Go through the listing that follows and report the number of lines with the string "buttons" in them, nothing more.

■ Provided data ■
+++

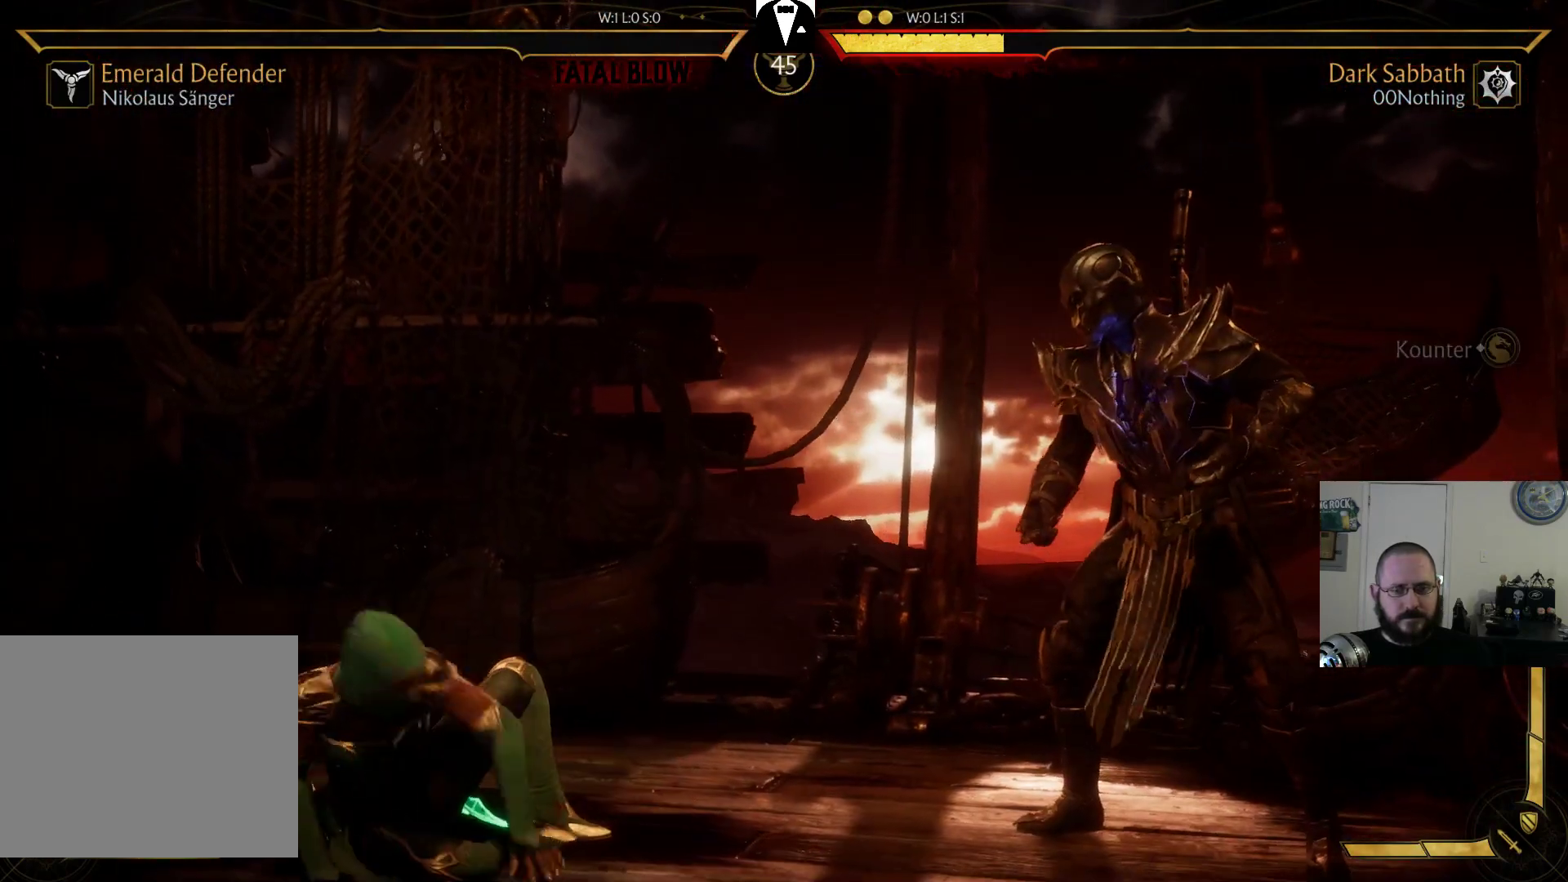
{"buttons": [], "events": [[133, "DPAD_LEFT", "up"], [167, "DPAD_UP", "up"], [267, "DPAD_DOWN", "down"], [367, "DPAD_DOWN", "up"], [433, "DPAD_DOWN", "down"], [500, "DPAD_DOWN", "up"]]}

+++

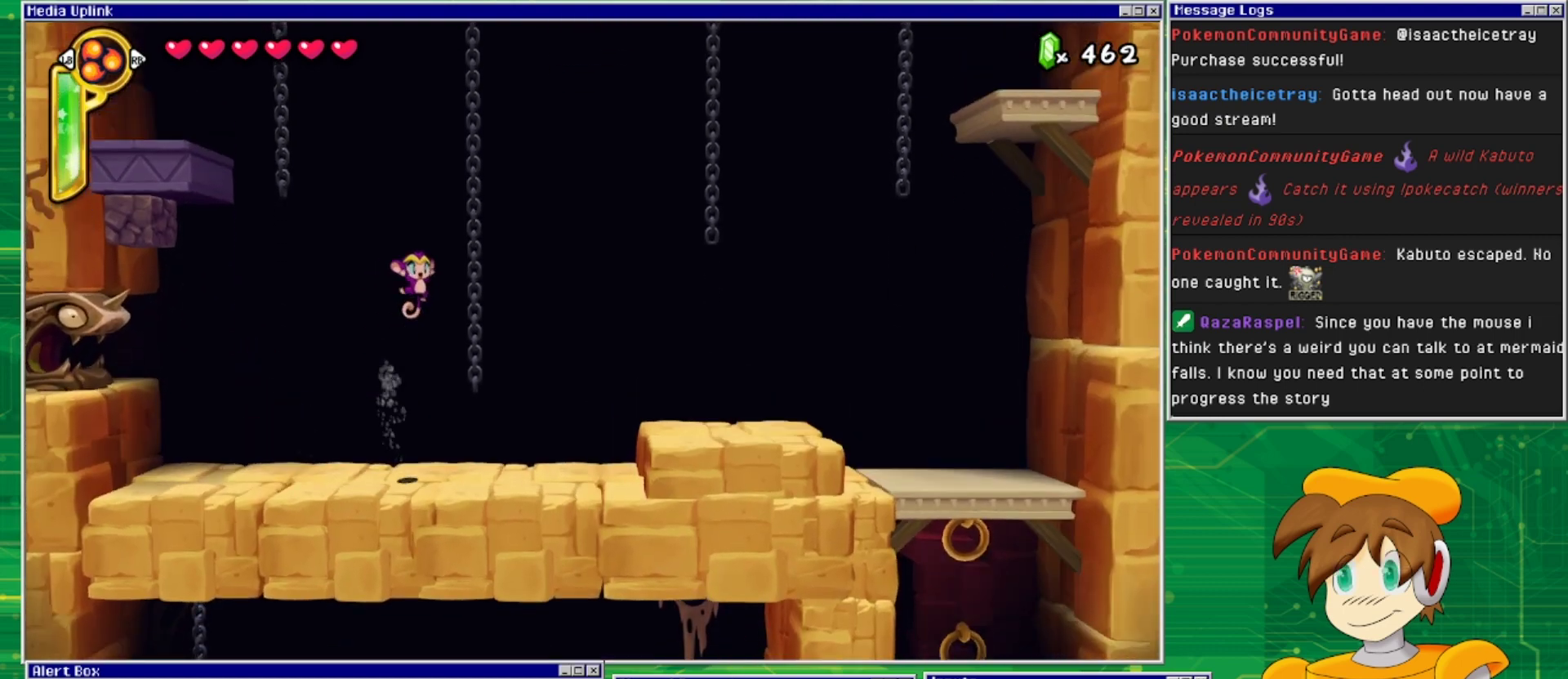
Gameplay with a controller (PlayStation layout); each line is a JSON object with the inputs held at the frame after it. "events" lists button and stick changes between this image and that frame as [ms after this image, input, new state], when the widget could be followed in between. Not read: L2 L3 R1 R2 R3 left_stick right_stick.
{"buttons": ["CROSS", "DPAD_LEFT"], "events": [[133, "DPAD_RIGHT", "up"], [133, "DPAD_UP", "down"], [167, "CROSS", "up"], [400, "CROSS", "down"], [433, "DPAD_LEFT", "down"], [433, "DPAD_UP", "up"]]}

+++

■ Your solution ■
2